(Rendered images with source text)
BEGIN
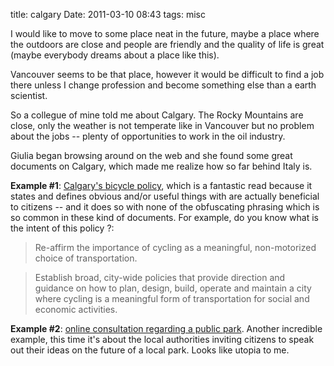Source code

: title: calgary
Date: 2011-03-10 08:43
tags: misc
 

I would like to move to some place neat in the future, maybe a place where the
outdoors are close and people are friendly and the quality of life is great
(maybe everybody dreams about a place like this).

Vancouver seems to be that place, however it would be difficult to find a job
there unless I change profession and become something else than a earth
scientist.

So a collegue of mine told me about Calgary. The Rocky Mountains are close,
only the weather is not temperate like in Vancouver but no problem about the
jobs -- plenty of opportunities to work in the oil industry.

Giulia began browsing around on the web and she found some great documents on
Calgary, which made me realize how so far behind Italy is.

**Example #1**: [Calgary's bicycle policy](http://www.calgary.ca/docgallery/bu/cityclerks/council_policies/tp011.pdf), which is a fantastic read because it states and defines obvious and/or useful things with are actually beneficial to citizens -- and it does so with none of the obfuscating phrasing which is so common in these kind of documents. For example, do you know what is the intent of this policy ?:

> Re-affirm the importance of cycling as a meaningful, non-motorized choice of transportation.

> Establish broad, city-wide policies that provide direction and guidance on how to plan, design, build, operate and maintain a city where cycling is a meaningful form of transportation for social and economic activities.

**Example #2**: [online consultation regarding a public park](http://www.calgarycitynews.com/2011/03/online-consultation-river-park-sandy.html). Another incredible example, this time it's about the local authorities inviting citizens to speak out their ideas on the future of a local park. Looks like utopia to me.
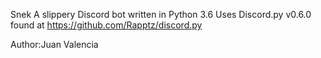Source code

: Snek
A slippery Discord bot written in Python 3.6
Uses Discord.py v0.6.0 found at https://github.com/Rapptz/discord.py

Author:Juan Valencia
END
▶ [TRY IT]:
Which of the lines above carry the string "Discord"? Copy every one.

▶ [SOLUTION FOR THIS PROBLEM]:
A slippery Discord bot written in Python 3.6
Uses Discord.py v0.6.0 found at https://github.com/Rapptz/discord.py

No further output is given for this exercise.